Syllabus
CSCI2950-L: Medical Bioinformatics: Disease Associations, Protein Folding and Immunogenomics
Syllabus, Fall 2010
Instructor: Sorin Istrail (office hours by appointment)
Teaching staff will be supplemented by guest lecturers (see below) and Grad TA Derek Aguiar (rap@cs.brown.edu)
Email: sorin@cs.brown.edu
Phone: (401) 863-6196
Time and Place: Tuesdays and Thursdays 2:30-3:50 CIT 241 SWIG Boardroom
Class Page: http://www.cs.brown.edu/courses/csci2950-l/home.html
Course Description: This course is devoted to computational problems and methods in the emerging field of Medical Bioinformatics where genomics, computational biology and bioinformatics
impact medical research. There is no prerequisite for this course and individual accomodations will be made for students of different backgrounds; we will tailor assignments specifically for Life Sciences students (Biology, Chemistry, Medical) or Computational students
(Applied Math, Computer Science, Engineering). Click here to see the course flyer!

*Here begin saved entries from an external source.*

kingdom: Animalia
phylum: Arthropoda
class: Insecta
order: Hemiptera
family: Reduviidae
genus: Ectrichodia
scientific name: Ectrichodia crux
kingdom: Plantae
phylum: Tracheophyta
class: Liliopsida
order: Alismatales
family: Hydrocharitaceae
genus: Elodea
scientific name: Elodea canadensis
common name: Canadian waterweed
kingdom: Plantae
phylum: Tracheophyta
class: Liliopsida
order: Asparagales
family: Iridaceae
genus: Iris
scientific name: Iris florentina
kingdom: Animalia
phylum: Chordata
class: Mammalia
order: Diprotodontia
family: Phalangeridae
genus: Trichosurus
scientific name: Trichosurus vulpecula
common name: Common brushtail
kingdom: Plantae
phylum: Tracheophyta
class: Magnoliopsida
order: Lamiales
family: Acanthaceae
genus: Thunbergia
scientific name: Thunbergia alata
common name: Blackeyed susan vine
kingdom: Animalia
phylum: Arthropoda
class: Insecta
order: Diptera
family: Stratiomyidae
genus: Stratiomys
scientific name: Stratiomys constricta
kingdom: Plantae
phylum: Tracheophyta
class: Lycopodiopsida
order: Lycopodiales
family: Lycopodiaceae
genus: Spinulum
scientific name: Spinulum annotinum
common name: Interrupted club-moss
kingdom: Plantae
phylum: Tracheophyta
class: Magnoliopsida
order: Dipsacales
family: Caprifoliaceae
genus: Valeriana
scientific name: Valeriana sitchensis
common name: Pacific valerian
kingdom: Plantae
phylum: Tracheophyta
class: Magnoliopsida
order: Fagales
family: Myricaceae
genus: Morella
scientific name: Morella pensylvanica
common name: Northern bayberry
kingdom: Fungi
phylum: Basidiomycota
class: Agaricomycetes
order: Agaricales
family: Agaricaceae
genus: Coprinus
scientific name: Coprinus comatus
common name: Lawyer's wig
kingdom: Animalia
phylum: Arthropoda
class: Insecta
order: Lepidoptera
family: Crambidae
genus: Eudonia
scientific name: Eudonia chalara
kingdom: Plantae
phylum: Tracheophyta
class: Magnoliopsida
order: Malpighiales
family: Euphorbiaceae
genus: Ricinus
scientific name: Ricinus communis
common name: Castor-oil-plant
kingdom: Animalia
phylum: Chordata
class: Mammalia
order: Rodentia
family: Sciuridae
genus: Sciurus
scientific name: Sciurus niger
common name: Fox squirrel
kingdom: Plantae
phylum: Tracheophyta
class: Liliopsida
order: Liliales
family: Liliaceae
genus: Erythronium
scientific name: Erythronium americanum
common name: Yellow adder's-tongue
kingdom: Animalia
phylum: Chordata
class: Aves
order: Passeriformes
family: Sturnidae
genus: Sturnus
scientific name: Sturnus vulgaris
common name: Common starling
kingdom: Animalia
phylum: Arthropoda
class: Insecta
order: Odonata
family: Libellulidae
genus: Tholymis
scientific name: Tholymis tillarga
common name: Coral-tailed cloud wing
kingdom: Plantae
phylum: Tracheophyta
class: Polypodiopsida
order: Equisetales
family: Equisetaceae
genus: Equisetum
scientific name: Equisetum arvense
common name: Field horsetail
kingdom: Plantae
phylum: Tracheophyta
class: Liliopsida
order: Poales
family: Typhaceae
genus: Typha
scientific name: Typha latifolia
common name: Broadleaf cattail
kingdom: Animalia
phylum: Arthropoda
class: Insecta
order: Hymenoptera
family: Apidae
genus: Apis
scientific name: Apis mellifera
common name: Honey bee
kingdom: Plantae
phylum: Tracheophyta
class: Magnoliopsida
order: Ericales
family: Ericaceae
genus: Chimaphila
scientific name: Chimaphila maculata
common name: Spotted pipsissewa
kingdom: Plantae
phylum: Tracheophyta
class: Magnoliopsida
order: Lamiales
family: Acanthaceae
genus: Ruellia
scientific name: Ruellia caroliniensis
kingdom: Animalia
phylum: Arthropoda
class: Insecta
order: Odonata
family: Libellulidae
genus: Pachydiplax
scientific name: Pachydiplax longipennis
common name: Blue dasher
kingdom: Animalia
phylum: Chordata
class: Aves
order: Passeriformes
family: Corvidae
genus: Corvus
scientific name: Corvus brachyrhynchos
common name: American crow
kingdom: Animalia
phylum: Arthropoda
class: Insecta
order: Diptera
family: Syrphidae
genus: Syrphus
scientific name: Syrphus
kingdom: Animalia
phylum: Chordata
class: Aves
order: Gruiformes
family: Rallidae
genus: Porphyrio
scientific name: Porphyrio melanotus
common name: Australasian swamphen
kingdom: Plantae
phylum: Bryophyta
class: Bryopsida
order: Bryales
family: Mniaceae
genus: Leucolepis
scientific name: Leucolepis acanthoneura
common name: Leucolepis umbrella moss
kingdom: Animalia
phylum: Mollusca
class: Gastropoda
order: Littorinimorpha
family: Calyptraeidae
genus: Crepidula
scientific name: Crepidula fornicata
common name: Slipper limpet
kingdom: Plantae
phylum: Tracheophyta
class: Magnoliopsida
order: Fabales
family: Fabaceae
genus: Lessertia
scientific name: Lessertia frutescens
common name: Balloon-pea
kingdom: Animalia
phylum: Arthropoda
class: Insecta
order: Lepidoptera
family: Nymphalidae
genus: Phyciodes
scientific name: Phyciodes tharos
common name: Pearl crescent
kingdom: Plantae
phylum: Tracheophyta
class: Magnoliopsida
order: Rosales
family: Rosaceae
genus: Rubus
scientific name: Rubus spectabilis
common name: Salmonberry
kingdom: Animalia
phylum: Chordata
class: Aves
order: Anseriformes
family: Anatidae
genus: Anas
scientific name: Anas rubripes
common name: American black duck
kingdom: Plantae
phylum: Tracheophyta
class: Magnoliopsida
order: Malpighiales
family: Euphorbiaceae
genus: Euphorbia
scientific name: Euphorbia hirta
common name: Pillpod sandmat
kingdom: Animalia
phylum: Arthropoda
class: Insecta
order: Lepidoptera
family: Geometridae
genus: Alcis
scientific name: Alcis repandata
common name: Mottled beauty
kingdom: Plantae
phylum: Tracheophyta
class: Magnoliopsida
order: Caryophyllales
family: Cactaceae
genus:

The focus will be on three main areas: Genome-Wide Disease Association Studies, Protein Folding, and Immunogenomics.
- Genome-wide Association Studies (GWAS)
- SNPs and Haplotypes
- Population genetics: models, linkage disequilibrium
- Tagging SNPs: The minimum informative subset of SNPs problem
- Haplotype Phasing: Short-range phasing (Clark-consistency graphs, Clark meth- ods, maximum-likelihood, parsimony, PHASE) and long-range phasing (deCODE method)
- The Coalescent: the Miniciello-Durbin ancestral recombination graph reconstruction
- GWAS
- Hypothesis testing
- Population substructure
- Disease models: common-disease common-variant, Zollner-Pritchard, McClellan- King genetic heterogeneity in human disease
- The missing heritability challenge: Common variants vs. rare variants
- GWAS and Next Generation Sequencing
- GWAS case studies: Type 2 Diabetes, Multiple Sclerosis, Schizophrenia, Autism
Guest Lecturer: Samuel Broder, M.D., (Celera, Chief Medical Officer) former director of the National Cancer Institute and whose lab made key contributions to the development of AIDS treatments such as AZT, ddl, and ddc, will deliver lectures on the genomics based diagnosis of disease.
- Protein Folding and Drug Design
- Protein folding: lattice models, folding, misfolding, and disorder
- Chemical graph theory: the medicinal chemist compound tinkering problem, drug- likeness and the Lipinski's rule of five
- Immunogenomics
- The Immunopeptidome; Are pathogens evolving their proteins to avoid the human immune system?
- Viral genomics: codon-bias
Guest Lecturer: Jonathan Yewdell M.D., Ph.D. (NIH) – leading immunologist and head of NIAID Cell Biology and Viral Immunology – will discuss computational challenges in the arms race between Humans and their pathogens.